DATA PROVIDED
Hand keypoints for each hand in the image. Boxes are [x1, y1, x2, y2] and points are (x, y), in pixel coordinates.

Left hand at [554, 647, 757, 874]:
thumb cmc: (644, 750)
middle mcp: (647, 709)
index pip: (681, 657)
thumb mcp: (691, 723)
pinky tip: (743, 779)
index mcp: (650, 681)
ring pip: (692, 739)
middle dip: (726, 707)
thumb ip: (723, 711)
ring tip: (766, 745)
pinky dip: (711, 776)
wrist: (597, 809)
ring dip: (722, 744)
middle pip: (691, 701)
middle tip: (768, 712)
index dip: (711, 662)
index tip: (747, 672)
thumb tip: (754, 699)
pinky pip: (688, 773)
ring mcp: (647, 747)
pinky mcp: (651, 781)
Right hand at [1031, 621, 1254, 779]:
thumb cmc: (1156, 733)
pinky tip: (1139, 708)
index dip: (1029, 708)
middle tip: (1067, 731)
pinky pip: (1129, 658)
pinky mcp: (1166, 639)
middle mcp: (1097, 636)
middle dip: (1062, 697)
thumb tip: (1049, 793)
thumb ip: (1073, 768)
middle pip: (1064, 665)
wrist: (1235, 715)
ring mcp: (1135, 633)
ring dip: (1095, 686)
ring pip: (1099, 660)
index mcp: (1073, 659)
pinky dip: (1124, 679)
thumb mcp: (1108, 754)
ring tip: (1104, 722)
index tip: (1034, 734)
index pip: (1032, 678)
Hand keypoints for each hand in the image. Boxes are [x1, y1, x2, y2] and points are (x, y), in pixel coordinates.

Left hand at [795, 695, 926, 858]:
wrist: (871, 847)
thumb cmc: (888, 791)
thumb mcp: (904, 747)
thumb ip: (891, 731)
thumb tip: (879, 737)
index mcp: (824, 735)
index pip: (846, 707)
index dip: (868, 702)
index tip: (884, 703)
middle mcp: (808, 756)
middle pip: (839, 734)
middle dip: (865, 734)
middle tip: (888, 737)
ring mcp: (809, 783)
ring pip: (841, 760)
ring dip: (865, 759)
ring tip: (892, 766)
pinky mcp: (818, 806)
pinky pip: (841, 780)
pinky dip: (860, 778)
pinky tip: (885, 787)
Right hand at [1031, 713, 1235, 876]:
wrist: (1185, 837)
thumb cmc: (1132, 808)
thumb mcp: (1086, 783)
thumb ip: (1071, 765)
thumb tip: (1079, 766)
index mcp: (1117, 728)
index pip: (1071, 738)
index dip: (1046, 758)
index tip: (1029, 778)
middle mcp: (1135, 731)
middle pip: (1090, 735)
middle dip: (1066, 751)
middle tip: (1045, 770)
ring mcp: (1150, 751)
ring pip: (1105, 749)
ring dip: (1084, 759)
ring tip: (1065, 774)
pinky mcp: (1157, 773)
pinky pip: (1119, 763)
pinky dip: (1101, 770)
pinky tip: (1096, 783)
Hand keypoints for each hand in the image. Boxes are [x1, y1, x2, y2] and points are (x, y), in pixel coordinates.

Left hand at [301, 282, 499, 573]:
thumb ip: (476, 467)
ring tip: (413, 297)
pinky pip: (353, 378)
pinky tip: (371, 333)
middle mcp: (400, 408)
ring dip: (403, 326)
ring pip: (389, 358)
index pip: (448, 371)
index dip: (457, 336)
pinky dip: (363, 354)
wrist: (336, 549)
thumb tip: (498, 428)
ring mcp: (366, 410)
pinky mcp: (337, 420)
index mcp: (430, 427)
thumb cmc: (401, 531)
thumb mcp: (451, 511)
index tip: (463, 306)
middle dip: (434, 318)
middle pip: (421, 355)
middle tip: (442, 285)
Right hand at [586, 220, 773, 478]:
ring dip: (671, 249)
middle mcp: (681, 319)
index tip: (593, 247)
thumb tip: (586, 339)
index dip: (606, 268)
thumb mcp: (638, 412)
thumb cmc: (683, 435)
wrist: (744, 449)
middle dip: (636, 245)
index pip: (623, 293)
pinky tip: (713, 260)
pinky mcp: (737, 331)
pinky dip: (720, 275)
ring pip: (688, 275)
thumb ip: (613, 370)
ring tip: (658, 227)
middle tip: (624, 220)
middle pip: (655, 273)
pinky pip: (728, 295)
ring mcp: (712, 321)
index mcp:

WHAT THE EXERCISE ASKS
Every entry above, from first to last, should be repeated exactly.

RESPONSE TO THE EXERCISE
Hand keypoints for each hand in the image. Boxes are [x1, y1, x2, y2] and points are (x, y), in pixel coordinates.

Left hand at [554, 647, 757, 874]:
thumb cmc: (644, 750)
middle mcp: (647, 709)
index pip: (681, 657)
thumb mcp: (691, 723)
pinky tip: (743, 779)
index mcp: (650, 681)
ring pip: (692, 739)
middle dip: (726, 707)
thumb ip: (723, 711)
ring tip: (766, 745)
pinky dip: (711, 776)
wrist: (597, 809)
ring dip: (722, 744)
middle pip: (691, 701)
middle tip: (768, 712)
index dip: (711, 662)
index tip: (747, 672)
thumb tip: (754, 699)
pinky pip: (688, 773)
ring mcp: (647, 747)
pinky mcp: (651, 781)
Right hand at [1031, 621, 1254, 779]:
thumb cmc: (1156, 733)
pinky tip: (1139, 708)
index dip: (1029, 708)
middle tip: (1067, 731)
pinky pip: (1129, 658)
pinky mcp: (1166, 639)
middle mcp: (1097, 636)
middle dip: (1062, 697)
thumb tip: (1049, 793)
thumb ip: (1073, 768)
middle pip: (1064, 665)
wrist: (1235, 715)
ring mcp: (1135, 633)
ring dip: (1095, 686)
ring pip: (1099, 660)
index mcp: (1073, 659)
pinky dip: (1124, 679)
thumb mcp: (1108, 754)
ring tip: (1104, 722)
index tip: (1034, 734)
index pip: (1032, 678)
Hand keypoints for each hand in the image. Boxes are [x1, y1, x2, y2] and points are (x, y), in pixel coordinates.

Left hand at [795, 695, 926, 858]:
wrist: (871, 847)
thumb cmc: (888, 791)
thumb mcp: (904, 747)
thumb ip: (891, 731)
thumb tip: (879, 737)
index mcp: (824, 735)
index pip: (846, 707)
index dip: (868, 702)
index tip: (884, 703)
middle mcp: (808, 756)
middle pip: (839, 734)
middle dip: (865, 734)
middle tip: (888, 737)
ring mcp: (809, 783)
ring pip: (841, 760)
ring dip: (865, 759)
ring tip: (892, 766)
pinky mcp: (818, 806)
pinky pip: (841, 780)
pinky dip: (860, 778)
pinky tip: (885, 787)
Right hand at [1031, 713, 1235, 876]:
wrist: (1185, 837)
thumb cmc: (1132, 808)
thumb mcp: (1086, 783)
thumb ip: (1071, 765)
thumb tip: (1079, 766)
index mcp: (1117, 728)
index pip: (1071, 738)
index dip: (1046, 758)
index tip: (1029, 778)
middle mcp: (1135, 731)
middle pip: (1090, 735)
middle dip: (1066, 751)
middle tip: (1045, 770)
ring mcp: (1150, 751)
ring pip: (1105, 749)
ring dip: (1084, 759)
ring tip: (1065, 774)
pinky mcp: (1157, 773)
pinky pip: (1119, 763)
pinky dip: (1101, 770)
pinky tip: (1096, 783)
Hand keypoints for each hand in the image. Boxes are [x1, y1, x2, y2] and points are (x, y), in pixel coordinates.

Left hand at [301, 282, 499, 573]:
thumb ip: (476, 467)
ring tip: (413, 297)
pinky pip: (353, 378)
pinky tip: (371, 333)
middle mcp: (400, 408)
ring dip: (403, 326)
ring pip: (389, 358)
index pip: (448, 371)
index dip: (457, 336)
pinky dip: (363, 354)
wrist: (336, 549)
thumb tip: (498, 428)
ring mcp: (366, 410)
pinky mcp: (337, 420)
index mcp: (430, 427)
thumb cmc: (401, 531)
thumb mcp: (451, 511)
index tip: (463, 306)
middle dip: (434, 318)
middle pip: (421, 355)
middle tip: (442, 285)
Right hand at [586, 220, 773, 478]:
ring dip: (671, 249)
middle mcp: (681, 319)
index tip: (593, 247)
thumb tip: (586, 339)
index dip: (606, 268)
thumb mcp: (638, 412)
thumb cmc: (683, 435)
wrist: (744, 449)
middle dip: (636, 245)
index pip: (623, 293)
pinky tip: (713, 260)
pinky mcp: (737, 331)
pinky dip: (720, 275)
ring pip: (688, 275)
thumb ip: (613, 370)
ring tip: (658, 227)
middle tip: (624, 220)
middle pip: (655, 273)
pinky pip: (728, 295)
ring mcp: (712, 321)
index mcp:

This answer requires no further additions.